A Second Look at the National Motto,By Garba Shehu

0
128

Nigeria is today such a terrible place, somewhat between Europe of the dark ages and the middle ages with human life becoming so cheap and disposable. What is responsible for this?

I was reflecting with a gentleman two weeks ago that one year had gone past since the killing of 280 men and women in Kano by terrorists and the day, 20th January came and passed without a memorial of any sort. In fact if anyone had remembered, it was the terrorist-organization which preempted this date with an attack on the revered Emir, Alhaji Ado Bayero on the 18th. Even in war, a battle in which 280 lives are lost is a landmark loss and that day and location will be sign-posted and a memorial instituted.

This is a nation, (do we really say we are a nation?) or collection of men and women who lose not less than 50 lives in road accidents, ethno-religious violence, robbery, banditry or pipeline fires each week. No inquest takes place. Sometimes public statements are made but this is not always the case. No attempt is made to establish responsibility or culpability. For this reason, no one can say these unnecessary deaths come from negligence or willful acts. If culpability were to be established, a case may be made for compensation to victims. A new law may be made to stave off future occurrence or a mandate created. This mandate may be by the creation of a new agency to deal with a given problem or a further mandate is given to an existing organization. When this is done, there is a good chance of remedial action being taken and future occurrence of the unwanted situation being averted. This country has a way of lapping every incident, every disaster and just moving on. Even the country’s mass media system is purpose-built for the peculiarities of Nigeria. The press which surveys the environment and works as a chronicler will announce an event or incident as it occurs. That ends the story. Nobody does a follow-up, no follow through.
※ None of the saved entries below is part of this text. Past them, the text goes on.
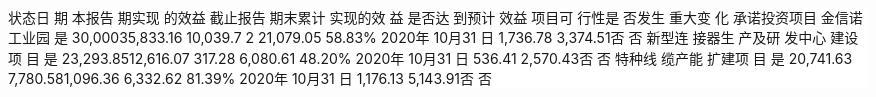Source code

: 状态日
期
本报告
期实现
的效益
截止报告
期末累计
实现的效
益
是否达
到预计
效益
项目可
行性是
否发生
重大变
化
承诺投资项目
金信诺
工业园
是
30,00035,833.16
10,039.7
2
21,079.05
58.83%
2020年
10月31
日
1,736.78
3,374.51否
否
新型连
接器生
产及研
发中心
建设项
目
是
23,293.8512,616.07
317.28
6,080.61
48.20%
2020年
10月31
日
536.41
2,570.43否
否
特种线
缆产能
扩建项
目
是
20,741.63
7,780.581,096.36
6,332.62
81.39%
2020年
10月31
日
1,176.13
5,143.91否
否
Arising from these, we have become a country of anything goes. There is impunity everywhere. No respect for judicial decisions, no respect for agreements, no legal focus and no social equity. We don’t even have weights and measures in our transactions and therefore no ethical basis for exchange. Worse still, we have become subjects to characters parading themselves as leaders who don’t know the meaning of, and can’t even spell simple words like honour, integrity and honesty. When leaders sign agreements, they go to the courts where there is an ample number of willing judges who would absolve them of obligations under agreements voluntarily entered into.

That’s why we don’t even have defined national ideals as a society. We live like a people without a common cause. No common interest and no common ideals. Even the constitution does not give an idea of our national goals or ideals. The nearest to it, that is Section 2, which states the fundamental objectives and directive principles of state policy says at the same time that these are not justiciable. To quote the late Chief M. K. O. Abiola, “everything multiplied by zero equals to zero”.

Nigerians don’t even pretend to have a common-identity – well, except for the National ID which is still to go round the population many years after the commencement of its distribution.

So when people say often, as it has become the fad these days that poverty and joblessness are to be blamed for the killings in the North and the other parts of Nigeria, you wonder from which planet they are looking at the issue.

A people who have not been socialized and culturalised into accepting a fair deal; a people who don’t have the format for the basic society and are not bound by common standards of behavior must first of all go back to the basics to redefine the basis of their existence before taking the leap of civilization.

All our problems are arising from this lack of focus and inability to properly define who is a citizen and the relationship that binds a citizen to a fellow citizen. We talk blah, blah, blah and always focus on symptoms. Are you a citizen because you have been given National ID card or that you were born in Nigeria? If this is the case what stops the alien from a neighboring country from equally making this claim? Do Nigerians know their civic obligations to the state? What are these, because without they knowing the spirit of moving state; that social force that binds the citizen to public causes, there cannot be a sense of duty and obligation among the population.

Before one is accused of pessimism, I must say that this is not totally a hopeless situation. Nigerians can achieve happiness and this would come with safety, security and development of mutual habits of living as brothers and sisters in a community and cultivating and pursuing the highest virtues of civilization.

To help them move in that direction, government with the enormous resources and might at its disposal can help by focusing on the country’s motto  which professes the words “Unity and Faith, Peace and Progress” as the central theme of every concept, perspective, project, plan, philosophies, policy, art, sport, law and governance.